> [Problem to solve]
Scan the records below. List lines holding "settings".

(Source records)
== Segment start ==
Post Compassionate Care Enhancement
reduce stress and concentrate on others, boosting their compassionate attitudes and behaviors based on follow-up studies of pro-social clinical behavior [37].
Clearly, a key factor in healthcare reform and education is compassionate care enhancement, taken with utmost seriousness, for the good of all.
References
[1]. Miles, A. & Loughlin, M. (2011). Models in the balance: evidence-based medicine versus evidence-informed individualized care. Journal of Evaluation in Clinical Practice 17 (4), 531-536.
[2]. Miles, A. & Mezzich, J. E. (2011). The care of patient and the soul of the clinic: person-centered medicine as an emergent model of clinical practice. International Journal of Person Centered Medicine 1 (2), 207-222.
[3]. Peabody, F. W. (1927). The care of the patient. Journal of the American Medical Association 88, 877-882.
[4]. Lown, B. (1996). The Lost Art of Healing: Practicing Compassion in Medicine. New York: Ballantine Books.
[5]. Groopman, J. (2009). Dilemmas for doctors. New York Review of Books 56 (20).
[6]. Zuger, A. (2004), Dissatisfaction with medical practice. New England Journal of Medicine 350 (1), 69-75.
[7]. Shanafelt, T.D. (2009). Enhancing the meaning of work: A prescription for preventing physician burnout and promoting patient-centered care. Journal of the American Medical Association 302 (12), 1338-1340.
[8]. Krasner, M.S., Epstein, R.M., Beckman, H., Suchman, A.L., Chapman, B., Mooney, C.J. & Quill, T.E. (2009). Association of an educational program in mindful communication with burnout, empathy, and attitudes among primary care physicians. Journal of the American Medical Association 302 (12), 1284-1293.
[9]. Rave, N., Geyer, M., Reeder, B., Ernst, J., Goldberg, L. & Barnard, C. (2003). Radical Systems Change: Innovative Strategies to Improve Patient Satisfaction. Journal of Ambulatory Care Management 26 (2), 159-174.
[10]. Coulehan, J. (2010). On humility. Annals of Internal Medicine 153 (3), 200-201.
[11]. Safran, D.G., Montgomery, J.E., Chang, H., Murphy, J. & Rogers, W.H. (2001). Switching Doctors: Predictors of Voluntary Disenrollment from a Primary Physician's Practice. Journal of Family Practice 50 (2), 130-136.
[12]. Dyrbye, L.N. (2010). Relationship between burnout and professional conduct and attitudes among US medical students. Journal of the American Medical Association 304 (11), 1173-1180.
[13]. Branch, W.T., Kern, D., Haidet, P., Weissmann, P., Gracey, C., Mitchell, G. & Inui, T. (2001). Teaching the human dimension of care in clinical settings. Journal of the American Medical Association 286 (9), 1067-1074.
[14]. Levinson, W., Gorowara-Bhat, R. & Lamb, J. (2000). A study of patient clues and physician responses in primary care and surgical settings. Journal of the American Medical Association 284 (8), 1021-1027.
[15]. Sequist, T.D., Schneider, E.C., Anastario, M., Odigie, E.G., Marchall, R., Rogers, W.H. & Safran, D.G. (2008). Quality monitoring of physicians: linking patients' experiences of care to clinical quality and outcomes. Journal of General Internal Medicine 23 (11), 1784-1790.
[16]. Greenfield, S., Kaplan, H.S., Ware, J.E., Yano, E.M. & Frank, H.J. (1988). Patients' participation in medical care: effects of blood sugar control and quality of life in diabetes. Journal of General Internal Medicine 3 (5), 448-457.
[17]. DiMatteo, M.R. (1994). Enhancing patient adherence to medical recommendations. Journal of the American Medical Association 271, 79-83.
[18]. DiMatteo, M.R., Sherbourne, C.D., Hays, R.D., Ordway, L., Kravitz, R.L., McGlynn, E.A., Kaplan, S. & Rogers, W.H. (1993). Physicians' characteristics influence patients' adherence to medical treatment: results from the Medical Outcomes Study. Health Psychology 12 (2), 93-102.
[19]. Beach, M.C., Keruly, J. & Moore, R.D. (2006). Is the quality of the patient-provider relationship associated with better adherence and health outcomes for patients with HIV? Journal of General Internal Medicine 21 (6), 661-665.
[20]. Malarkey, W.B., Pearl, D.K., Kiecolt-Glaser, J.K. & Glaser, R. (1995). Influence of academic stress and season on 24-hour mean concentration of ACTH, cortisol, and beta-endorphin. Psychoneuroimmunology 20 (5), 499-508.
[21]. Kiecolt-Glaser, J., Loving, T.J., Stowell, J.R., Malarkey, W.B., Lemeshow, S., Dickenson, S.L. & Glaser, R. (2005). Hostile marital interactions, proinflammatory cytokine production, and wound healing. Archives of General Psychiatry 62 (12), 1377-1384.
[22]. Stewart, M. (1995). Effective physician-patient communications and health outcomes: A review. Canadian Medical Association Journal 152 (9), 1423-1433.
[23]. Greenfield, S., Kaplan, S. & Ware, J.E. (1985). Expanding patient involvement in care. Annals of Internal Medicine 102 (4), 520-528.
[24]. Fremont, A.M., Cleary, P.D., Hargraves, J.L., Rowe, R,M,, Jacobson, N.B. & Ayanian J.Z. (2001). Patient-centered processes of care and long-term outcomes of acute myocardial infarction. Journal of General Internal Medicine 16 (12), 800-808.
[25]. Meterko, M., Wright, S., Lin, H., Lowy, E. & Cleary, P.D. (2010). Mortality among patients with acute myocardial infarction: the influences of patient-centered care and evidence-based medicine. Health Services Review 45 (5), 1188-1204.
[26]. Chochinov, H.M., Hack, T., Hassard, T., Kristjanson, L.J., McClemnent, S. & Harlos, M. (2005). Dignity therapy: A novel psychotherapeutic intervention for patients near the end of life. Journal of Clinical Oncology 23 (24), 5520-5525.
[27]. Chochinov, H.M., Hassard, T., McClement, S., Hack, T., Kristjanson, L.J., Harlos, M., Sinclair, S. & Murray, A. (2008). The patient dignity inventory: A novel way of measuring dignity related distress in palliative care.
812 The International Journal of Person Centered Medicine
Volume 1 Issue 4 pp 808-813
== Segment end ==
> [Answer section]
[13]. Branch, W.T., Kern, D., Haidet, P., Weissmann, P., Gracey, C., Mitchell, G. & Inui, T. (2001). Teaching the human dimension of care in clinical settings. Journal of the American Medical Association 286 (9), 1067-1074.
[14]. Levinson, W., Gorowara-Bhat, R. & Lamb, J. (2000). A study of patient clues and physician responses in primary care and surgical settings. Journal of the American Medical Association 284 (8), 1021-1027.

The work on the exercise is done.